Did Jesus Mean Hellfire?

Did Jesus Mean Hellfire?

SOME who believe the doctrine of hellfire point to Jesus’ words recorded at Mark 9:48 (or verses 4446). He mentioned worms (or maggots) that do not die and fire that is not quenched. If someone asked you about those words, how would you respond?

Depending on the Bible version being used, the person might read verse 44, 46, or 48 because these verses read similarly in some versions. * The New World Translation reads: “If your eye makes you stumble, throw it away; it is finer for you to enter one-eyed into the kingdom of God than with two eyes to be pitched into Gehenna, where their maggot does not die and the fire is not put out.”​—Mark 9:47, 48.

In any case, some claim that Jesus’ statement supports the view that after death the souls of the wicked suffer forever. For instance, a comment in the Spanish Sagrada Biblia of the University of Navarre says: “Our Lord uses [these words] to refer to the torments of hell. Often ‘the worm that does not die’ is explained as the eternal remorse felt by those in hell; and the ‘fire which is not quenched,’ as their physical pain.”
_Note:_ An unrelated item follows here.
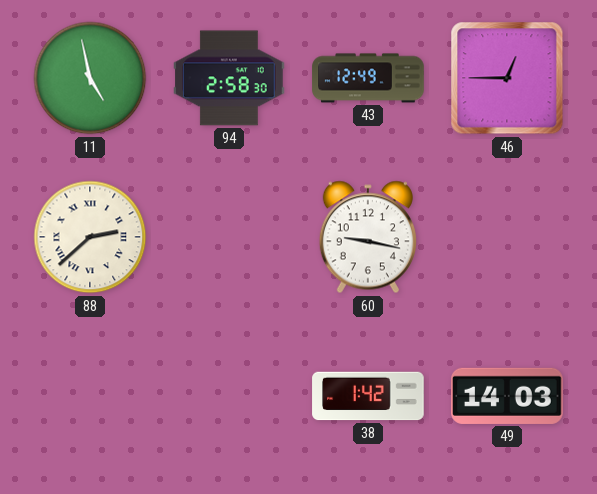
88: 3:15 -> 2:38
However, compare Jesus’ words with the final verse of Isaiah’s prophecy. * Is it not apparent that Jesus was alluding to the text in Isaiah chapter 66? The prophet there apparently refers to going out “of Jerusalem to the surrounding Hinnom Valley (Gehenna), where human sacrifice was once practiced (Jer 7:31) and which eventually became the city’s refuse heap.” (The Jerome Biblical Commentary) The symbolism at Isaiah 66:24 clearly is not that of people being tortured; it speaks of carcasses. What it refers to as not dying is worms​—not live humans or immortal souls. What, then, is the import of Jesus’ words?
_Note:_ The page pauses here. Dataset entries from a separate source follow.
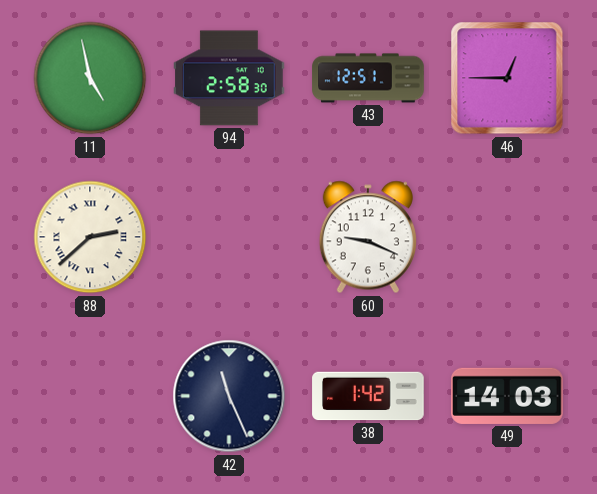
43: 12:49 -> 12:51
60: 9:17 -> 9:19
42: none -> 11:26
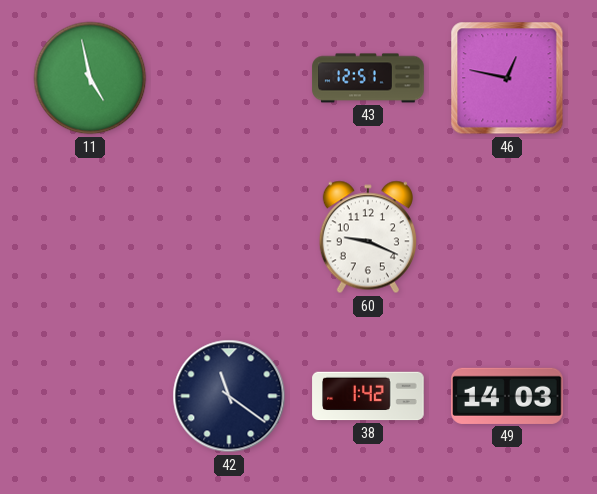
94: 2:58 -> none
46: 12:45 -> 12:47
88: 2:38 -> none
42: 11:26 -> 11:21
Note the comment on Mark 9:48 in the Catholic work El evangelio de Marcos. Análisis lingüístico y comentario exegético, Volume II: “[The] phrase is taken from Isaiah (66,24). There the prophet shows the two ways corpses were usually destroyed: putrefaction and incineration . . . The juxtaposition in the text of maggots and fire reinforces the idea of destruction. . . . Both destructive forces are described as permanent (‘is not quenched, does not die’): there is simply no way to escape them. In this image, the only survivors are the maggot and the fire​—not man—​and they both annihilate anything that falls within their power. Hence, this is not a description of everlasting torment, but one of total destruction which, as it prevents resurrection from occurring, is tantamount to final death. [Fire] is, then, a symbol of annihilation.”

Anyone who knows that the true God is loving and just should be able to see how reasonable it is to understand Jesus’ words in that way. He was not saying that the wicked will experience everlasting torment. Rather, they are at risk of total destruction that prevents resurrection from occurring.

[Footnotes]

^ par. 3 The most reliable Bible manuscripts do not include verses 44 and 46. Scholars acknowledge that those two verses were likely later additions. Professor Archibald T. Robertson writes: “The oldest and best manuscripts do not give these two verses. They came in from the Western and Syrian (Byzantine) classes. They are a mere repetition of verse 48. Hence we [omit] the numbering 44 and 46 in our verses which are not genuine.”

^ par. 5 “They will actually go forth and look upon the carcasses of the men that were transgressing against me; for the very worms upon them will not die and their fire itself will not be extinguished, and they must become something repulsive to all flesh.”​—Isa. 66:24.